= Data to process =
* * * * * * * * *
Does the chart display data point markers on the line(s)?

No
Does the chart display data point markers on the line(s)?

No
* * * * * * * * *
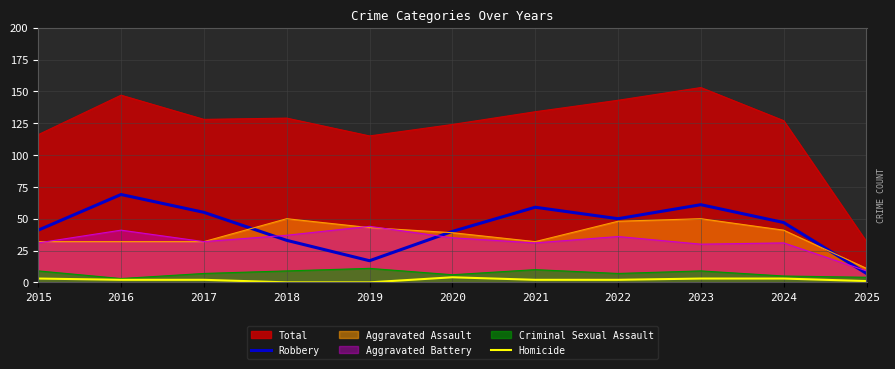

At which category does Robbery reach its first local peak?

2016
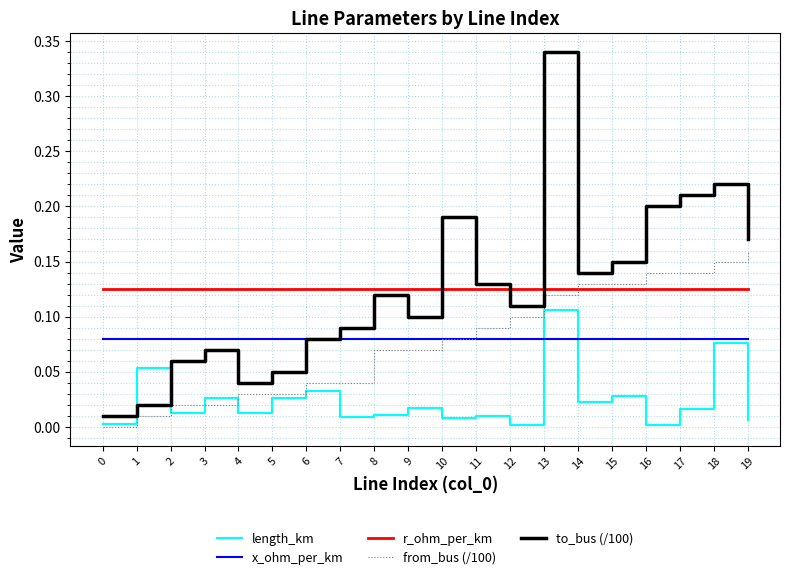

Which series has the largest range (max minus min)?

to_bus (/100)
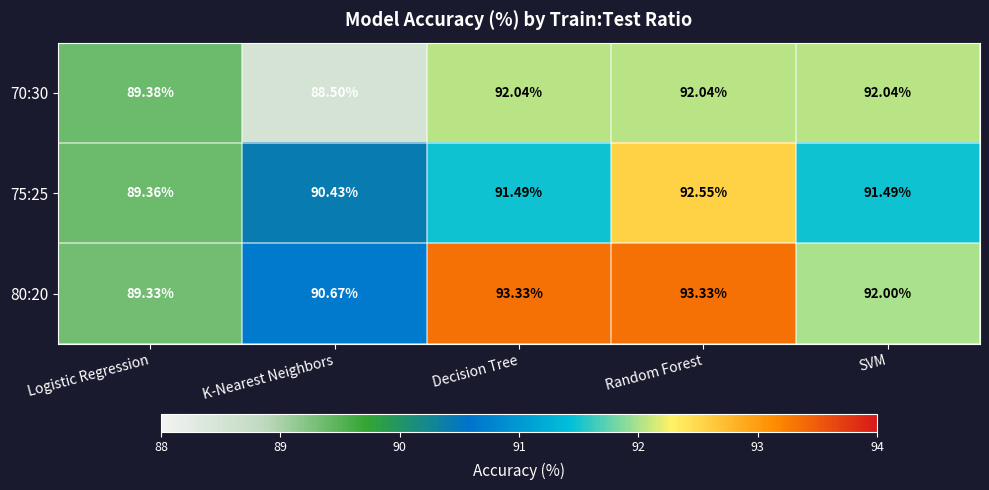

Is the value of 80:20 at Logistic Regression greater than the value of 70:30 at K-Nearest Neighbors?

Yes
* * * * * * * * *
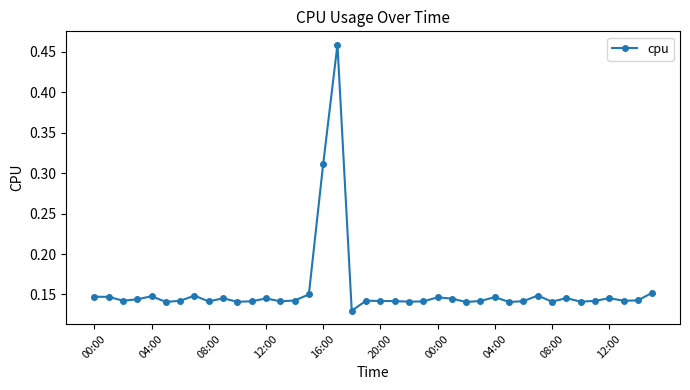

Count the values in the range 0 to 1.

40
* * * * * * * * *
= Assigned task =
Return the rows word for word, starting at the line that contains "Which series has" and ending after the line that contains "Is the value". Omit the pictures from your reply.

= Solution to the exercise =
Which series has the largest range (max minus min)?

to_bus (/100)

Is the value of 80:20 at Logistic Regression greater than the value of 70:30 at K-Nearest Neighbors?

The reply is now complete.